Потом я понял, что это была моя стихийная месть немцам за то, что они забыли, что такое 22 июня…
Гробовое молчание, воцарившееся после моих слов, длилось несколько секунд, и положение спасла та же фрау Урфф, сказав, что на десерт будет мороженое. Все облегченно вздохнули. А мороженое оказалось скверным — сделанным, как мне показалось, из совершенно обезжиренного, снятого молока. Белая хрустящая ледышка, и ничего более…

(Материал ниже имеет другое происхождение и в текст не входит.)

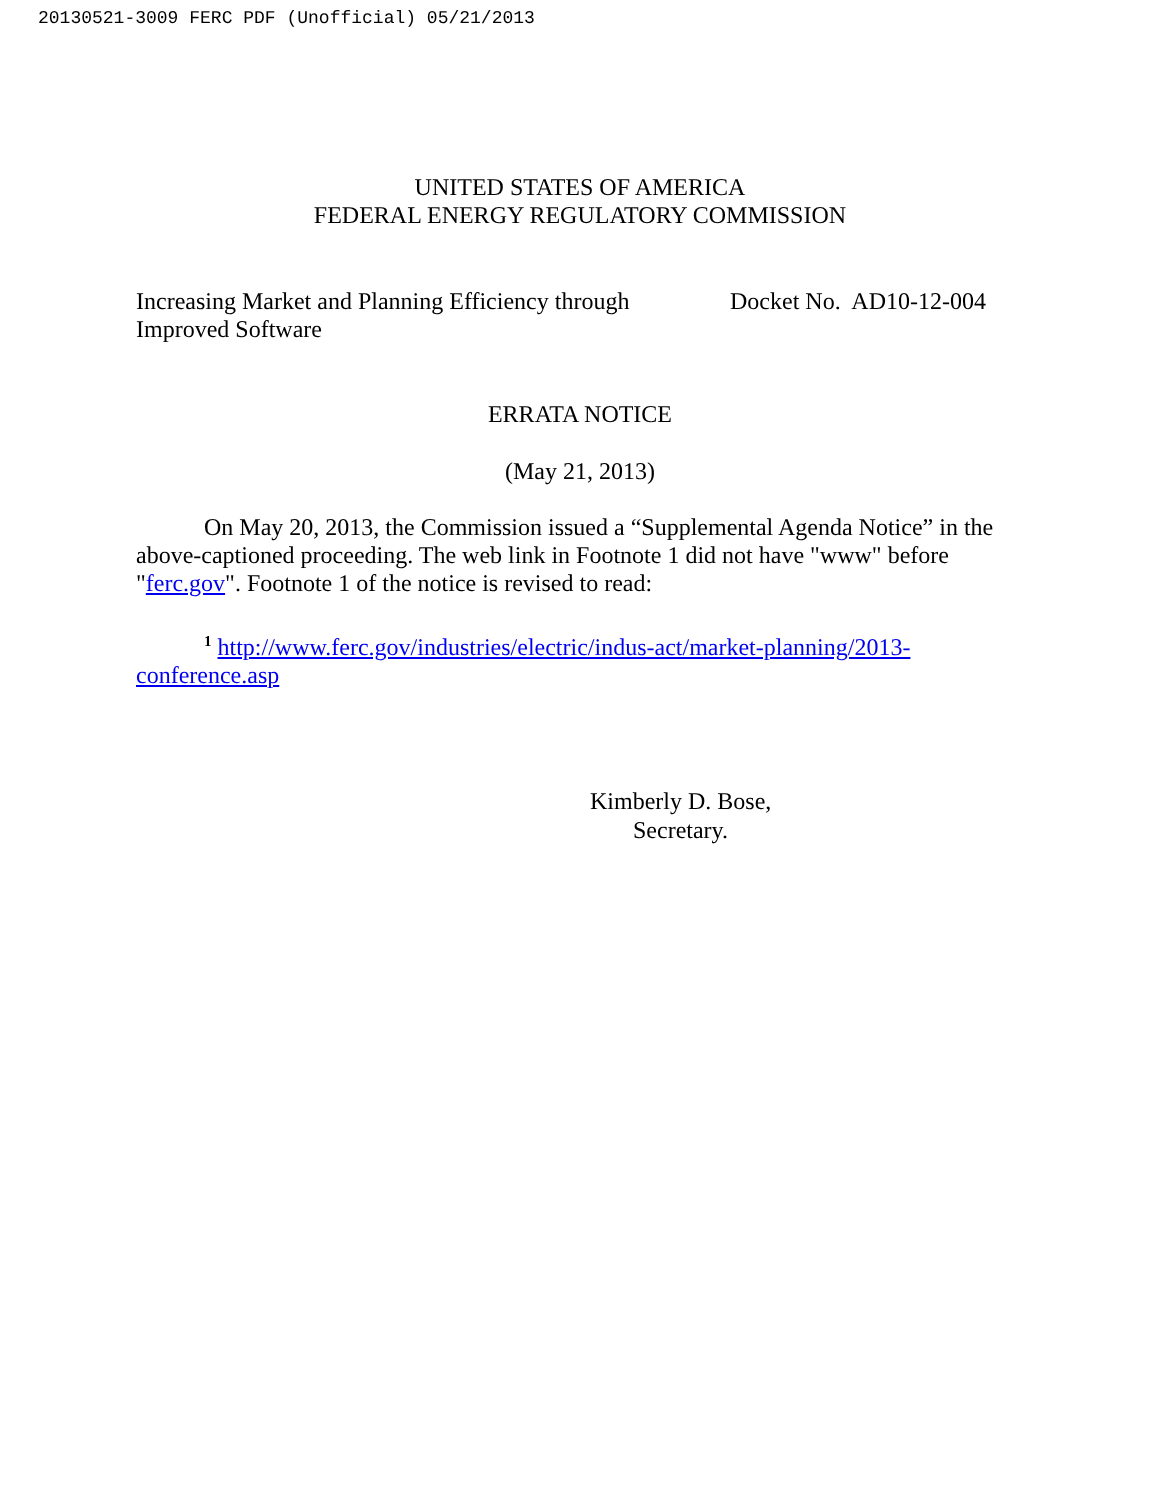20130521-3009 FERC PDF (Unofficial) 05/21/2013
UNITED STATES OF AMERICA
FEDERAL ENERGY REGULATORY COMMISSION
Increasing Market and Planning Efficiency through
Improved Software
Docket No. AD10-12-004
ERRATA NOTICE
(May 21, 2013)
On May 20, 2013, the Commission issued a “Supplemental Agenda Notice” in the above-captioned proceeding. The web link in Footnote 1 did not have "www" before "ferc.gov". Footnote 1 of the notice is revised to read:
<sup>1</sup> http://www.ferc.gov/industries/electric/indus-act/market-planning/2013-conference.asp
Kimberly D. Bose,
Secretary.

На другое утро мы попрощались с милым городом Марбургом и переехали на поезде из Южной Германии в Пруссию, в Потсдам. Всего за несколько часов... Игрушечная страна.
II
Не счесть в наше время самых разнообразных проектов, направленных на создание так называемого “демократического образа мыслей”, “рыночного менталитета”, “наднационального сознания”. Тут и книжные ярмарки, и международные премии, и бесконечные встречи “в рамках” различных форумов, фондов, диалогов в галстуках и без. Машина по созданию нового упрощенного человека, щедро смазываемая громадными правительственными и частными деньгами, крутится во всю мощь в самых различных уголках земного шара.
После недельного пребывания в Марбурге мы переехали в Потсдам, на так называемый Германо-российский форум. В бумагах, полученных мною, форум описывался подробно:
“Всего лишь за несколько лет “Потсдамские встречи” превратились в прочный элемент многообразной системы германо-российских отношений. Ту роль, которую “Петербургский диалог” играет для обмена между гражданскими обществами наших стран, “Потсдамские встречи” играют для большого, многогранного мира культуры”. Не слабо сказано…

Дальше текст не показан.